Prävention gehört zum Selbstverständnis der Asklepios Kliniken

„Wir sind uns unserer gesellschaftlichen Verantwortung bewusst", sagt Dr. Bernard gr. Broermann, Gründer und Gesellschafter der Asklepios-Gruppe. „Mit unserer breit angelegten Präventionskampagne gegen Alkoholmissbrauch von Kindern und Jugendlichen verfolgen wir das Ziel, unser langjähriges Know-how in der Prävention mit einer ganzheitlichen Betrachtung des Menschen zu verknüpfen, um zu einer umfassenden Aufklärung dieses gesellschaftlich relevanten Themas beizutragen."

 

Hauptzielgruppe der Prävention sind 10- bis 12-Jährige

Die Asklepios Kliniken richten sich mit ihrer Präventionskampagne gezielt an Schulen, um insbesondere die Zielgruppe der 10-  bis 12-Jährigen zu erreichen. Bei dieser Altersgruppe ist die Wahrscheinlichkeit, langfristig für die Gefahren und Folgen des Alkohols sensibilisiert zu werden, am höchsten. Studien haben gezeigt, dass der Einstieg in den Alkoholkonsum bei 13- bis 14-Jährigen beginnt.

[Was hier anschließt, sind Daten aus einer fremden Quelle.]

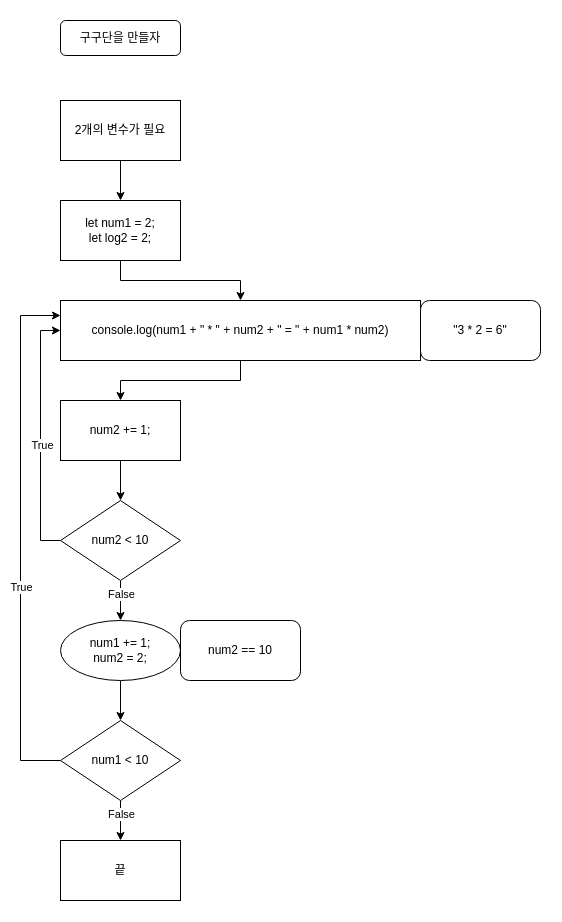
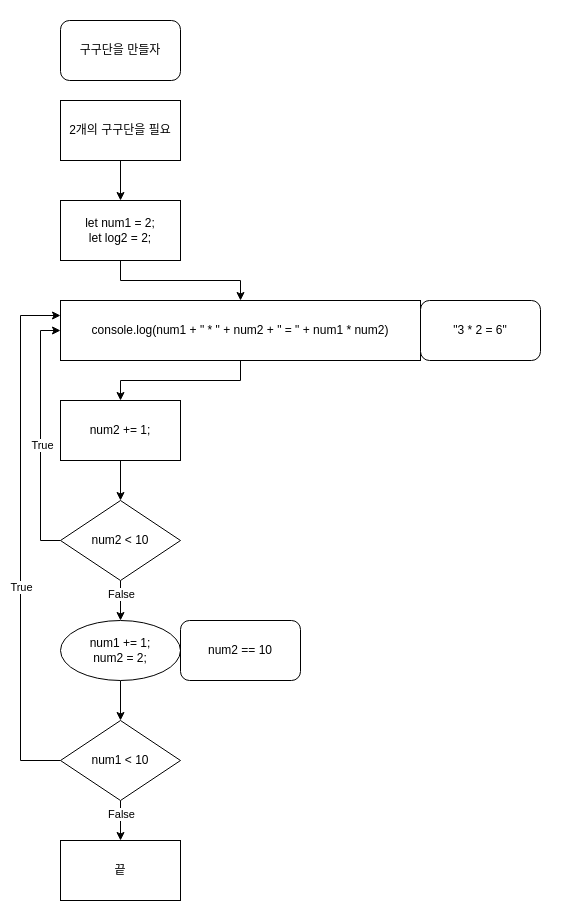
  <mxCell id="0" />
  <mxCell id="1" parent="0" />
- <mxCell id="2" value="구구단을 만들자" style="rounded=1;whiteSpace=wrap;html=1;" vertex="1" parent="1"><mxGeometry x="60" y="20" width="120" height="35" as="geometry" /></mxCell>
+ <mxCell id="2" value="구구단을 만들자" style="rounded=1;whiteSpace=wrap;html=1;" vertex="1" parent="1"><mxGeometry x="60" y="20" width="120" height="60" as="geometry" /></mxCell>
  <mxCell id="3" style="edgeStyle=orthogonalEdgeStyle;rounded=0;orthogonalLoop=1;jettySize=auto;html=1;exitX=0.5;exitY=1;exitDx=0;exitDy=0;entryX=0.5;entryY=0;entryDx=0;entryDy=0;" edge="1" parent="1" source="4" target="6"><mxGeometry relative="1" as="geometry" /></mxCell>
- <mxCell id="4" value="2개의 변수가 필요" style="rounded=0;whiteSpace=wrap;html=1;" vertex="1" parent="1"><mxGeometry x="60" y="100" width="120" height="60" as="geometry" /></mxCell>
+ <mxCell id="4" value="2개의 구구단을 필요" style="rounded=0;whiteSpace=wrap;html=1;" vertex="1" parent="1"><mxGeometry x="60" y="100" width="120" height="60" as="geometry" /></mxCell>
  <mxCell id="5" style="edgeStyle=orthogonalEdgeStyle;rounded=0;orthogonalLoop=1;jettySize=auto;html=1;exitX=0.5;exitY=1;exitDx=0;exitDy=0;entryX=0.5;entryY=0;entryDx=0;entryDy=0;" edge="1" parent="1" source="6" target="8"><mxGeometry relative="1" as="geometry" /></mxCell>
  <mxCell id="6" value="let num1 = 2;&lt;br&gt;let log2 = 2;" style="rounded=0;whiteSpace=wrap;html=1;" vertex="1" parent="1"><mxGeometry x="60" y="200" width="120" height="60" as="geometry" /></mxCell>
  <mxCell id="7" style="edgeStyle=orthogonalEdgeStyle;rounded=0;orthogonalLoop=1;jettySize=auto;html=1;exitX=0.5;exitY=1;exitDx=0;exitDy=0;entryX=0.5;entryY=0;entryDx=0;entryDy=0;" edge="1" parent="1" source="8" target="11"><mxGeometry relative="1" as="geometry" /></mxCell>
  <mxCell id="8" value="console.log(num1 + &quot; * &quot; + num2 + &quot; = &quot; + num1 * num2)" style="rounded=0;whiteSpace=wrap;html=1;" vertex="1" parent="1"><mxGeometry x="60" y="300" width="360" height="60" as="geometry" /></mxCell>
  <mxCell id="9" value="&quot;3 * 2 = 6&quot;" style="rounded=1;whiteSpace=wrap;html=1;" vertex="1" parent="1"><mxGeometry x="420" y="300" width="120" height="60" as="geometry" /></mxCell>
  <mxCell id="10" style="edgeStyle=orthogonalEdgeStyle;rounded=0;orthogonalLoop=1;jettySize=auto;html=1;exitX=0.5;exitY=1;exitDx=0;exitDy=0;entryX=0.5;entryY=0;entryDx=0;entryDy=0;" edge="1" parent="1" source="11" target="16"><mxGeometry relative="1" as="geometry" /></mxCell>
  <mxCell id="11" value="num2 += 1;" style="rounded=0;whiteSpace=wrap;html=1;" vertex="1" parent="1"><mxGeometry x="60" y="400" width="120" height="60" as="geometry" /></mxCell>
  <mxCell id="12" style="edgeStyle=orthogonalEdgeStyle;rounded=0;orthogonalLoop=1;jettySize=auto;html=1;exitX=0.5;exitY=1;exitDx=0;exitDy=0;entryX=0.5;entryY=0;entryDx=0;entryDy=0;" edge="1" parent="1" source="16" target="20"><mxGeometry relative="1" as="geometry"><mxPoint x="100.143" y="620" as="targetPoint" /></mxGeometry></mxCell>
  <mxCell id="13" value="False" style="edgeLabel;html=1;align=center;verticalAlign=middle;resizable=0;points=[];" vertex="1" connectable="0" parent="12"><mxGeometry x="-0.375" relative="1" as="geometry"><mxPoint as="offset" /></mxGeometry></mxCell>
  <mxCell id="14" style="edgeStyle=orthogonalEdgeStyle;rounded=0;orthogonalLoop=1;jettySize=auto;html=1;exitX=0;exitY=0.5;exitDx=0;exitDy=0;entryX=0;entryY=0.5;entryDx=0;entryDy=0;" edge="1" parent="1" source="16" target="8"><mxGeometry relative="1" as="geometry" /></mxCell>
  <mxCell id="15" value="True" style="edgeLabel;html=1;align=center;verticalAlign=middle;resizable=0;points=[];" vertex="1" connectable="0" parent="14"><mxGeometry x="-0.069" y="-1" relative="1" as="geometry"><mxPoint as="offset" /></mxGeometry></mxCell>
  <mxCell id="16" value="num2 &amp;lt; 10" style="rhombus;whiteSpace=wrap;html=1;" vertex="1" parent="1"><mxGeometry x="60" y="500" width="120" height="80" as="geometry" /></mxCell>
  <mxCell id="17" style="edgeStyle=orthogonalEdgeStyle;rounded=0;orthogonalLoop=1;jettySize=auto;html=1;exitX=0;exitY=0.5;exitDx=0;exitDy=0;entryX=0;entryY=0.25;entryDx=0;entryDy=0;" edge="1" parent="1" source="24" target="8"><mxGeometry relative="1" as="geometry"><Array as="points"><mxPoint y="760" x="20" /><mxPoint y="315" x="20" /></Array></mxGeometry></mxCell>
  <mxCell id="18" value="True" style="edgeLabel;html=1;align=center;verticalAlign=middle;resizable=0;points=[];" vertex="1" connectable="0" parent="17"><mxGeometry x="-0.186" relative="1" as="geometry"><mxPoint as="offset" /></mxGeometry></mxCell>
  <mxCell id="19" style="edgeStyle=orthogonalEdgeStyle;rounded=0;orthogonalLoop=1;jettySize=auto;html=1;exitX=0.5;exitY=1;exitDx=0;exitDy=0;entryX=0.5;entryY=0;entryDx=0;entryDy=0;" edge="1" parent="1" source="20" target="24"><mxGeometry relative="1" as="geometry" /></mxCell>
  <mxCell id="20" value="num1 += 1;&lt;br&gt;num2 = 2;" style="ellipse;whiteSpace=wrap;html=1;" vertex="1" parent="1"><mxGeometry x="60" y="620" width="120" height="60" as="geometry" /></mxCell>
  <mxCell id="21" value="num2 == 10" style="rounded=1;whiteSpace=wrap;html=1;" vertex="1" parent="1"><mxGeometry x="180" y="620" width="120" height="60" as="geometry" /></mxCell>
  <mxCell id="22" style="edgeStyle=orthogonalEdgeStyle;rounded=0;orthogonalLoop=1;jettySize=auto;html=1;exitX=0.5;exitY=1;exitDx=0;exitDy=0;" edge="1" parent="1" source="24" target="25"><mxGeometry relative="1" as="geometry"><mxPoint x="120.241" y="860" as="targetPoint" /></mxGeometry></mxCell>
  <mxCell id="23" value="False" style="edgeLabel;html=1;align=center;verticalAlign=middle;resizable=0;points=[];" vertex="1" connectable="0" parent="22"><mxGeometry x="-0.326" relative="1" as="geometry"><mxPoint as="offset" /></mxGeometry></mxCell>
  <mxCell id="24" value="num1 &amp;lt; 10" style="rhombus;whiteSpace=wrap;html=1;" vertex="1" parent="1"><mxGeometry x="60" y="720" width="120" height="80" as="geometry" /></mxCell>
  <mxCell id="25" value="끝" style="rounded=0;whiteSpace=wrap;html=1;" vertex="1" parent="1"><mxGeometry x="60.001" y="840" width="120" height="60" as="geometry" /></mxCell>
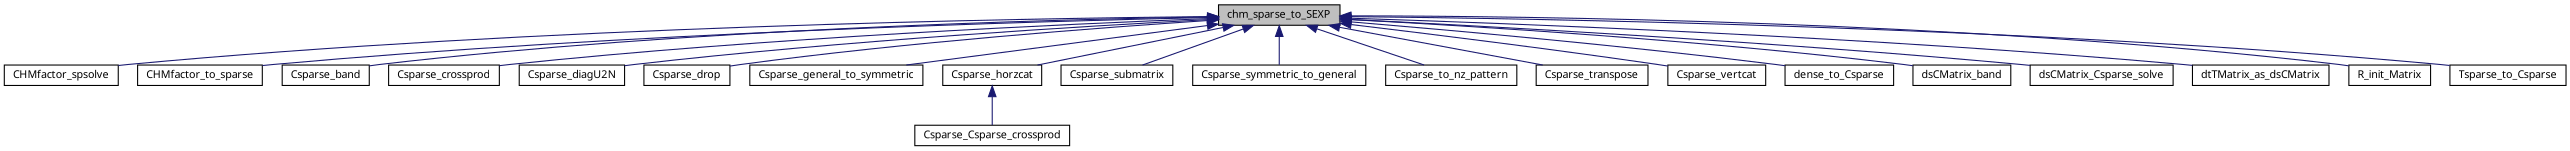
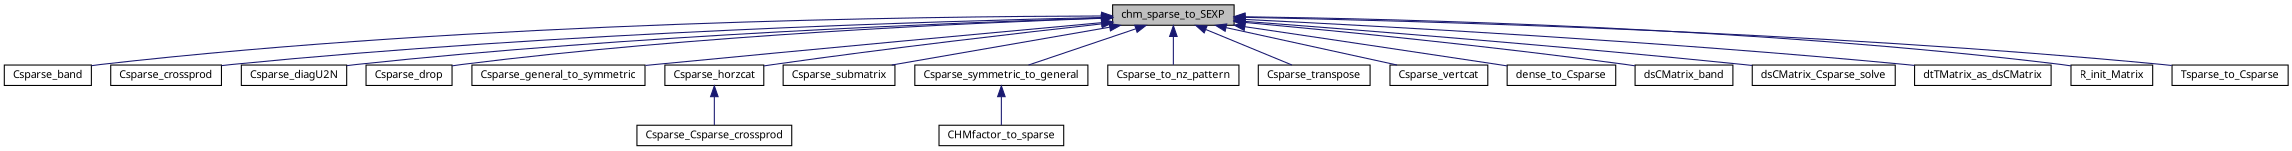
  digraph {
    rankdir=TB
    node [color=black fillcolor=white fontname="FreeSans.ttf" fontsize=10 shape=record style=filled]
    edge [color=midnightblue dir=back fontname="FreeSans.ttf" fontsize=10 labelfontname="FreeSans.ttf" labelfontsize=10 style=solid]
    n1 [fillcolor=grey75 fontcolor=black height=0.2 label=chm_sparse_to_SEXP width=0.4]
-   n2 [height=0.2 label=CHMfactor_spsolve width=0.4]
    n3 [height=0.2 label=CHMfactor_to_sparse width=0.4]
    n4 [height=0.2 label=Csparse_band width=0.4]
    n5 [height=0.2 label=Csparse_crossprod width=0.4]
    n6 [height=0.2 label=Csparse_diagU2N width=0.4]
    n7 [height=0.2 label=Csparse_drop width=0.4]
    n8 [height=0.2 label=Csparse_general_to_symmetric width=0.4]
    n9 [height=0.2 label=Csparse_horzcat width=0.4]
    n10 [height=0.2 label=Csparse_submatrix width=0.4]
    n11 [height=0.2 label=Csparse_symmetric_to_general width=0.4]
    n12 [height=0.2 label=Csparse_to_nz_pattern width=0.4]
    n13 [height=0.2 label=Csparse_transpose width=0.4]
    n14 [height=0.2 label=Csparse_vertcat width=0.4]
    n15 [height=0.2 label=dense_to_Csparse width=0.4]
    n16 [height=0.2 label=dsCMatrix_band width=0.4]
    n17 [height=0.2 label=dsCMatrix_Csparse_solve width=0.4]
    n18 [height=0.2 label=dtTMatrix_as_dsCMatrix width=0.4]
    n19 [height=0.2 label=R_init_Matrix width=0.4]
    n20 [height=0.2 label=Tsparse_to_Csparse width=0.4]
    n21 [height=0.2 label=Csparse_Csparse_crossprod width=0.4]
-   n1 -> n2
-   n1 -> n3
+   n11 -> n3
    n1 -> n4
    n1 -> n5
    n1 -> n6
    n1 -> n7
    n1 -> n8
    n1 -> n9
    n1 -> n10
    n1 -> n11
    n1 -> n12
    n1 -> n13
    n1 -> n14
    n1 -> n15
    n1 -> n16
    n1 -> n17
    n1 -> n18
    n1 -> n19
    n1 -> n20
    n9 -> n21
  }
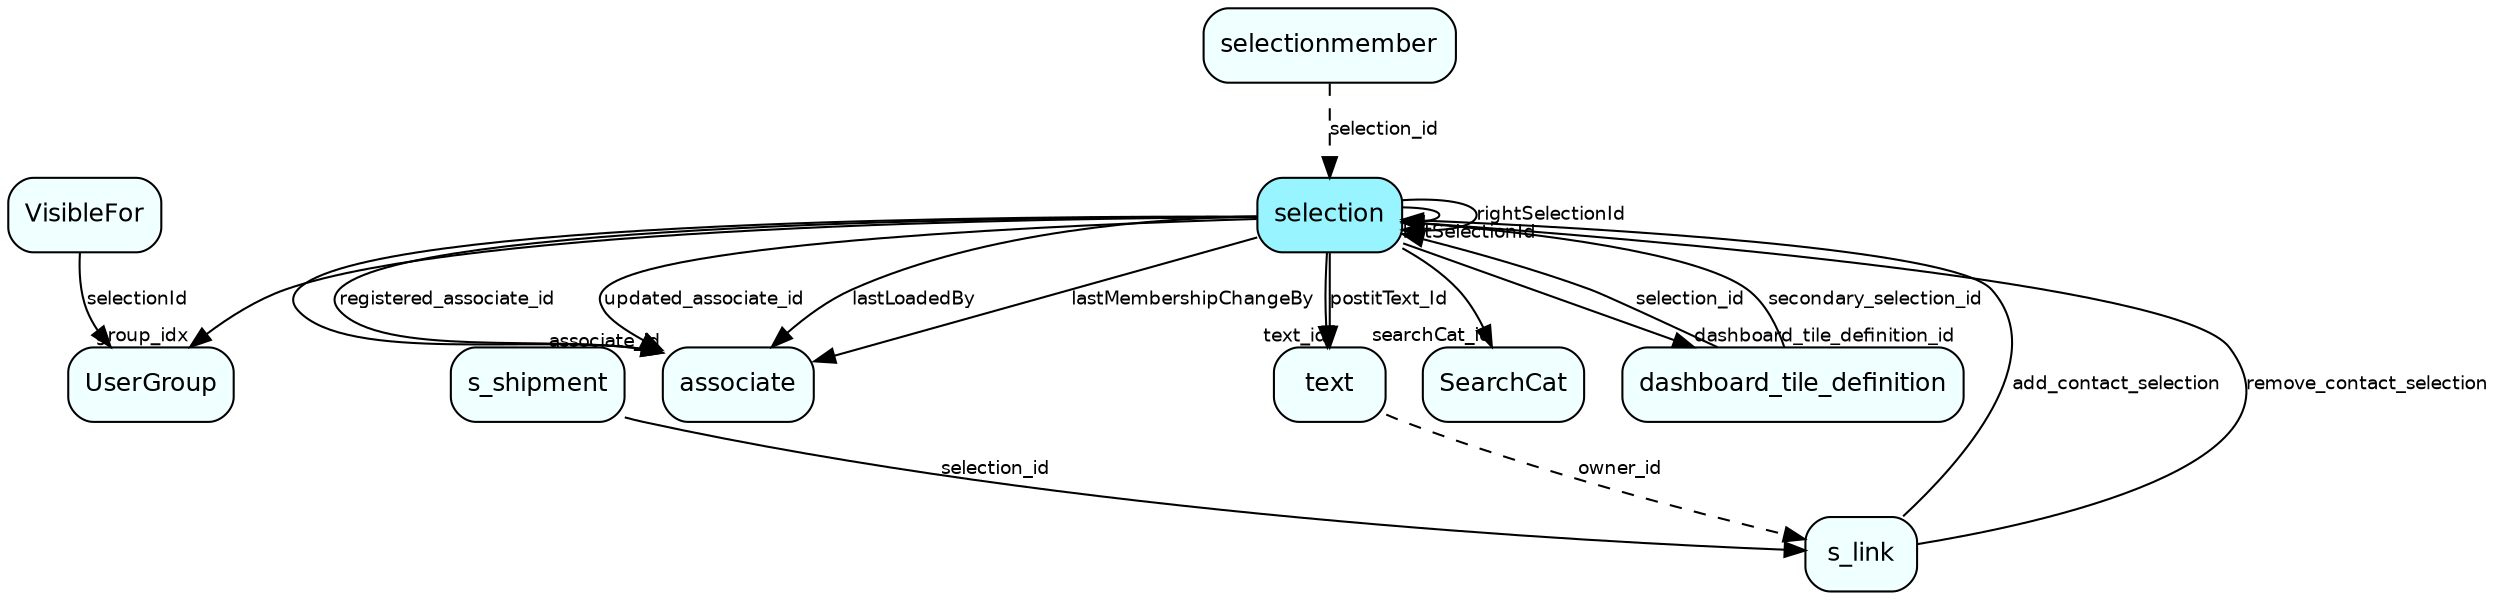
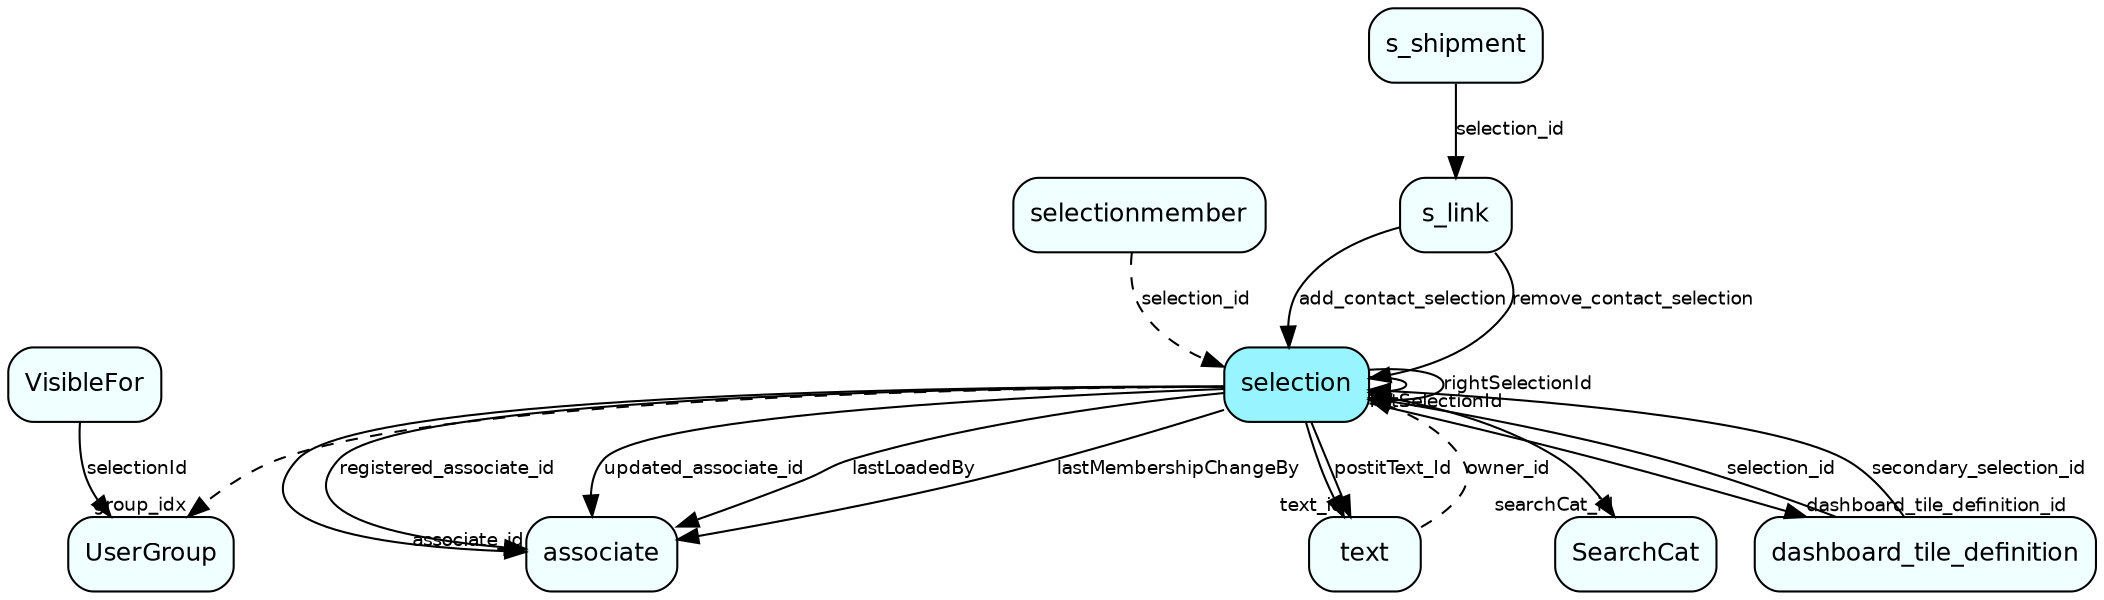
  digraph {
    node [fillcolor=azure1 fontname=Helvetica fontsize=12 shape=box style="rounded, filled"]
    edge [fontname=Helvetica fontsize=9]
    selection [fillcolor=cadetblue1]
    associate
    UserGroup
    text
    SearchCat
    dashboard_tile_definition
    selectionmember
    VisibleFor
    s_shipment
    s_link
    selection -> selection [headlabel=leftSelectionId]
    selection -> selection [label=rightSelectionId]
    selection -> associate [headlabel=associate_id]
    selection -> associate [label=registered_associate_id]
    selection -> associate [label=updated_associate_id]
    selection -> associate [label=lastLoadedBy]
    selection -> associate [label=lastMembershipChangeBy]
-   selection -> UserGroup [headlabel=group_idx]
+   selection -> UserGroup [headlabel=group_idx style=dashed]
    selection -> text [headlabel=text_id]
    selection -> text [label=postitText_Id]
    selection -> SearchCat [headlabel=searchCat_id]
    selection -> dashboard_tile_definition [headlabel=dashboard_tile_definition_id]
-   text -> s_link [label=owner_id style=dashed]
+   text -> selection [label=owner_id style=dashed]
    dashboard_tile_definition -> selection [label=selection_id]
    dashboard_tile_definition -> selection [label=secondary_selection_id]
    selectionmember -> selection [label=selection_id style=dashed]
    VisibleFor -> UserGroup [label=selectionId]
    s_shipment -> s_link [label=selection_id]
    s_link -> selection [label=add_contact_selection]
    s_link -> selection [label=remove_contact_selection]
  }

Die Kampagne erreicht deshalb Kinder, die noch keine Erfahrungen mit Alkoholkonsum haben. Und so laufen die Alkohol-Präventionsveranstaltungen ab: Schulklassen werden für eine zweistündige Veranstaltung mit Medizinern in die Klinik eingeladen. Dort wird in einem offenen Dialog mit den Schülern über das Thema Alkohol diskutiert. Neben einer Powerpoint-Präsentation unterstützen interaktive Elemente den Unterricht. Dazu zählen „Drunkbuster"-Rauschbrillen, die einen Alkoholgehalt im Blut von 1,3 Promille simulieren, sowie ein Alkohol-Quiz.

 

Prävention hat bei Asklepios Tradition

Die Alkohol-Präventionsaktivitäten verstärken die umfangreiche Präventionsarbeit, welche die Kliniken in den vergangenen Monaten geleistet haben. Bis zu 2000 Schüler aller Schultypen wurden allein in Hamburg in den vergangen Monaten unterrichtet. Unter anderem ging es dabei um die Gefahren des Rauchens, um die Vorteile einer gesunden Ernährung, um das Radfahren mit  Helm, um den Umgang mit Stress  und um Erste-Hilfe-Maßnahmen. Mit steigender Tendenz besuchen auch Kindergärten und Grundschulen die Asklepios Kliniken. Unter dem Motto „Keine Angst vorm Krankenhaus" erleben die Kleinen den spannenden Ablauf eine rNotaufnahme, dürfen Blutdruck messen und gipsen.